Caution, not warning (yet)


The U.S. equity bull market celebrated its 10-year anniversary on March 9, and the U.S. economic expansion could become the longest in history by June 2019. The natural question around such milestones is to ask, “How much longer?” The Business Cycle Index (BCI) model, which uses a range of economic and financial variables to estimate the strength of the U.S. economy and to forecast the probability of recession, is on the cusp of risk-on versus risk-off. Short-term risks are still low, but the BCI model estimates the probability of recession in the next 12 months is around 30%—right on top of the warning threshold for leaning out of risky assets. 

Some weakness in U.S. consumer spending and the labour market since December 2018 raised BCI recession risk in the last couple of months. However, the weaker data was likely driven by transitory factors such as the partial U.S. federal government shutdown, unusually cold weather and uncertainty with trade-war negotiations. Going forward, the tight labour market with rising wages should support a healthy consumer. Offsetting the weaker economic data was the dovish shift in Fed forward guidance since January 2019. With the Fed no longer raising interest rates at a quarterly pace, financial conditions loosened, and the rate of yield curve flattening slowed, which eased some BCI recession risk.

How long the economic expansion can continue, from the point of view of the model, depends on sustaining a Goldilocks level of growth—hot enough to avoid a negative confidence spiral, but cold enough for accommodative monetary policy. If consumers and businesses become pessimistic, spending and hiring could slow, raising BCI recession risk. If the Fed fears overheating, then restrictive monetary policy could tighten financial conditions and invert the yield curve, also raising BCI recession risk. The elevated 12-month recession risk reflects the late-cycle balancing act, where there’s less room for error.

Thinking positive (barely)

After a drop in December, equity markets bounced back in early 2019. For a few months at the end of 2018 our Equity-Fixed model dipped below zero in response to the market’s momentum. The model shows an improvement since then along with the general market trend.  It is time to go back to thinking positively about equities but there are still some macroeconomic concerns in the background.

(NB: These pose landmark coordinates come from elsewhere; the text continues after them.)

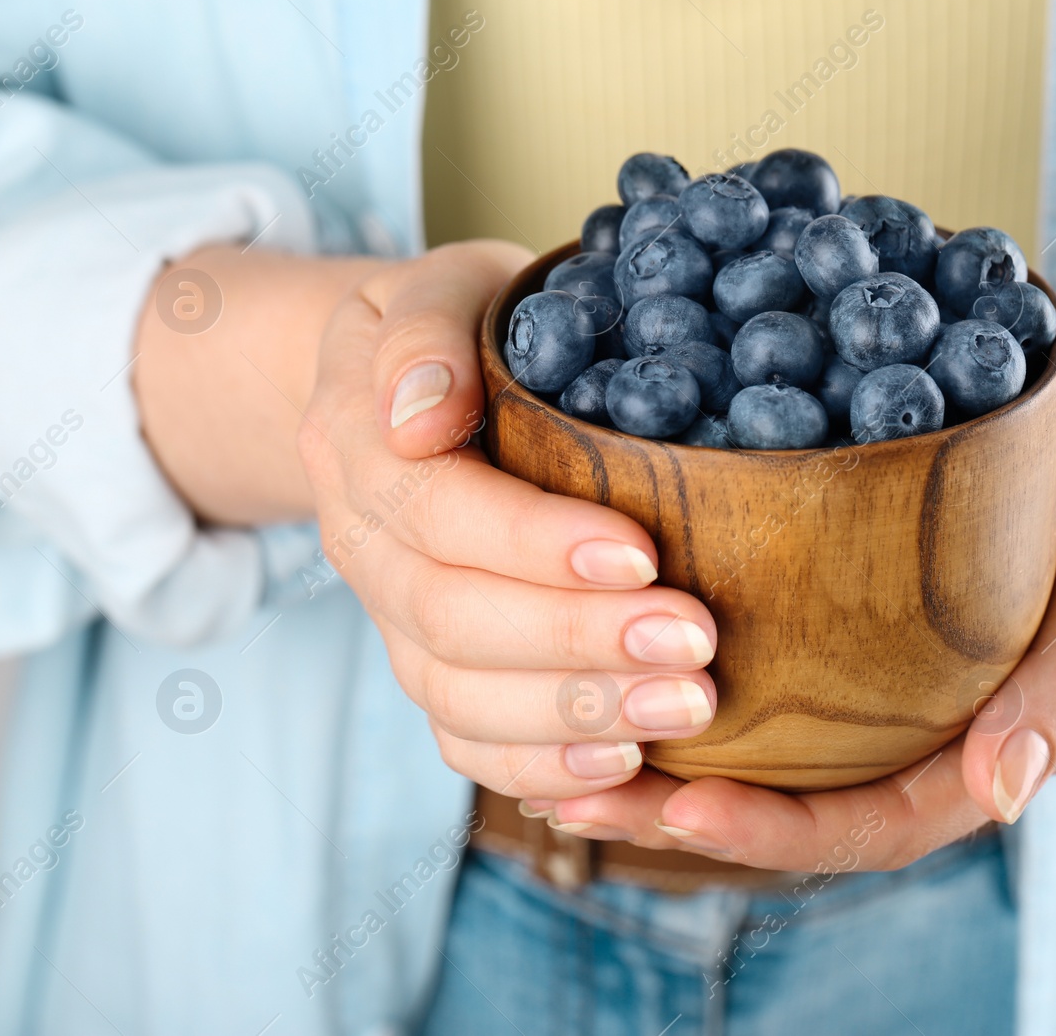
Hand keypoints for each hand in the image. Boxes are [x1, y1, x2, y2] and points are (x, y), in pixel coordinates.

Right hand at [297, 240, 721, 803]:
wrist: (402, 393)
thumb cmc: (455, 326)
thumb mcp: (437, 288)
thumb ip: (424, 336)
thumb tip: (418, 416)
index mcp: (359, 449)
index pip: (440, 512)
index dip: (535, 543)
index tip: (643, 551)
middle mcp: (365, 550)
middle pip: (453, 620)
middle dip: (578, 641)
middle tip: (696, 645)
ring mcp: (392, 621)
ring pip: (460, 698)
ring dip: (575, 715)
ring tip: (686, 710)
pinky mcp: (432, 669)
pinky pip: (465, 743)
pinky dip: (540, 767)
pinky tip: (624, 765)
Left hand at [545, 271, 1055, 866]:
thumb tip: (1001, 793)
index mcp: (1001, 742)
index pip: (882, 824)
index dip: (781, 832)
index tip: (677, 809)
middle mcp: (937, 722)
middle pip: (807, 798)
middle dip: (693, 807)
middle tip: (573, 788)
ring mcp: (903, 672)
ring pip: (785, 738)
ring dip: (681, 744)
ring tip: (566, 728)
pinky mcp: (876, 610)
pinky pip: (788, 657)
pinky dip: (708, 661)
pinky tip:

Within our cycle, value and sentiment investment framework we make the following overarching assessments based on our quantitative models.

  • Business cycle: We see signs of late-cycle woes, but otherwise the model indicates low probability of recession in the very near term.

  • Valuation: After the year-end 2018 market selloff, the Fed model, which compares the equity yield to the 10-year U.S. Treasury yield, signaled equities as more attractive, but that preference has since faded.

  • Sentiment: The Momentum model’s signal has stabilised to neutral after the late-2018 selloff.

Moving into the second quarter of 2019, the Equity-Fixed model’s signal is slightly above-neutral for equities, which suggests a mid-single-digit return on equities for 2019.